Lebanon’s rich tapestry of cultural and religious groups, including Christians, Muslims, Druze, and others, has given it a unique character in the Middle East. This diversity has historically allowed Lebanon to be a hub for arts, literature, and intellectual discourse, earning it a reputation as a beacon of culture and coexistence in a region often marked by conflict.
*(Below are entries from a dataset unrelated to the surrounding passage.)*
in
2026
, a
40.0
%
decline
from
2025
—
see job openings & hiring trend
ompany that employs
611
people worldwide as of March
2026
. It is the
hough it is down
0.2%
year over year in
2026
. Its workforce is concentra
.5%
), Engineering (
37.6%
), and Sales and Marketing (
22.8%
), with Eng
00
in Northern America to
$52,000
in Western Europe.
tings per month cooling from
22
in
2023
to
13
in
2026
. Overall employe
Rising from the Shadows: The Maronite Resistance and Lebanon’s Quest for Autonomy
In post-war Lebanon the tables turned when its neighbouring Arab state Syria received an international mandate to mediate. With the Syrian hegemony over Lebanon political Arabism was being favoured and political Maronitism declined further. The al-Assad regime adopted a politics of forgetting by fostering a collective war amnesia and granting a general amnesty for war criminals. But in the same way as a traumatized person cannot forget what happened, so a traumatized country too cannot forget. This political attempt of silencing the past soon backfired. Protests erupted and paved the way for an anti-Syrian resistance to rise. This resistance came from the only Maronite leader that was not exiled or imprisoned, namely patriarch Nasrallah Sfeir. From 2000 onward he rallied international support for his ‘noble’ cause to save (Christian) Lebanon. With mounting pressure from the Christian resistance, the international community (EU and USA) and the mostly Christian diaspora, especially after the assassination of prime minister Rafic Hariri, Syria withdrew from Lebanon in 2005.
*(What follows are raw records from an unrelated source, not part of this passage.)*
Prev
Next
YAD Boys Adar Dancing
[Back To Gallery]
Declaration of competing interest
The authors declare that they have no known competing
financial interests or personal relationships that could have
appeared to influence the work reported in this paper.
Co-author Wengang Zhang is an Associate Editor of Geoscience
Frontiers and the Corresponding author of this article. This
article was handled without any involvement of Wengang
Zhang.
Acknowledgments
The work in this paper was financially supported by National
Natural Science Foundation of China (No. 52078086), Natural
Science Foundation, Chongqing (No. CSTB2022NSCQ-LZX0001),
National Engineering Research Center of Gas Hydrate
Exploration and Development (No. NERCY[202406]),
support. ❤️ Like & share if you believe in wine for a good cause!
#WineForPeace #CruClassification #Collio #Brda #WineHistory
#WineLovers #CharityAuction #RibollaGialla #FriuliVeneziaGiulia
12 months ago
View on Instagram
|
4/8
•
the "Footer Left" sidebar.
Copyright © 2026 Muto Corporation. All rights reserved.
Other nations can learn the importance of fostering inclusive governance and ensuring representation for all factions in society from Lebanon’s experience. The country’s struggles highlight the potential dangers of foreign interference and the crucial role of resilient institutions in safeguarding a nation’s sovereignty. Moreover, Lebanon’s journey underscores the value of dialogue and diplomacy in navigating complex socio-political terrains.
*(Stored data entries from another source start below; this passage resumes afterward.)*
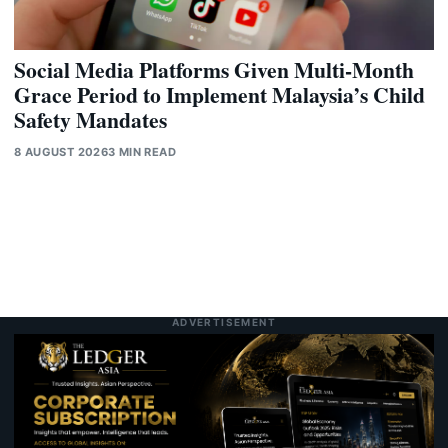
Social Media Platforms Given Multi-Month
Grace Period to Implement Malaysia’s Child
Safety Mandates
8 AUGUST 2026
3 MIN READ
ADVERTISEMENT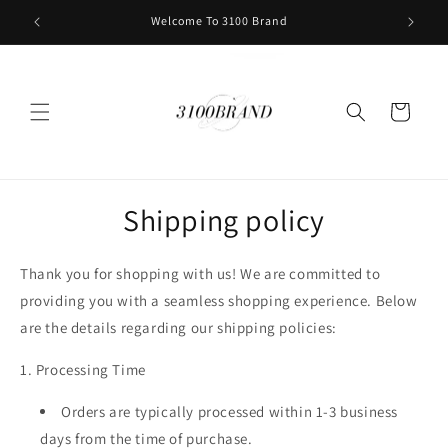
Skip to
Welcome To 3100 Brand
content
Cart
Shipping policy
Thank you for shopping with us! We are committed to
providing you with a seamless shopping experience. Below
are the details regarding our shipping policies:
1. Processing Time
Orders are typically processed within
1-3 business
days
from the time of purchase.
Lebanon’s Echo: A Forewarning for Global Crises
After the Cedar Revolution of 2005, we see Lebanon in total disarray. Stumbling from one crisis to the other. With the 2020 Beirut explosion as the ultimate indication that this country is the textbook example of a failed state. Nothing seems to work anymore. The political system is in deadlock. The presidency is vacant since Michel Aoun left office almost a year ago. It seems that at times of crisis (good) leaders are hard to come by.
Maybe Lebanon is like the harbinger for the rest of the world, because the problems it is facing are not really that different from ours. So unless we learn lessons from (Lebanese) history, we will probably find ourselves in quite the same mess before we know it.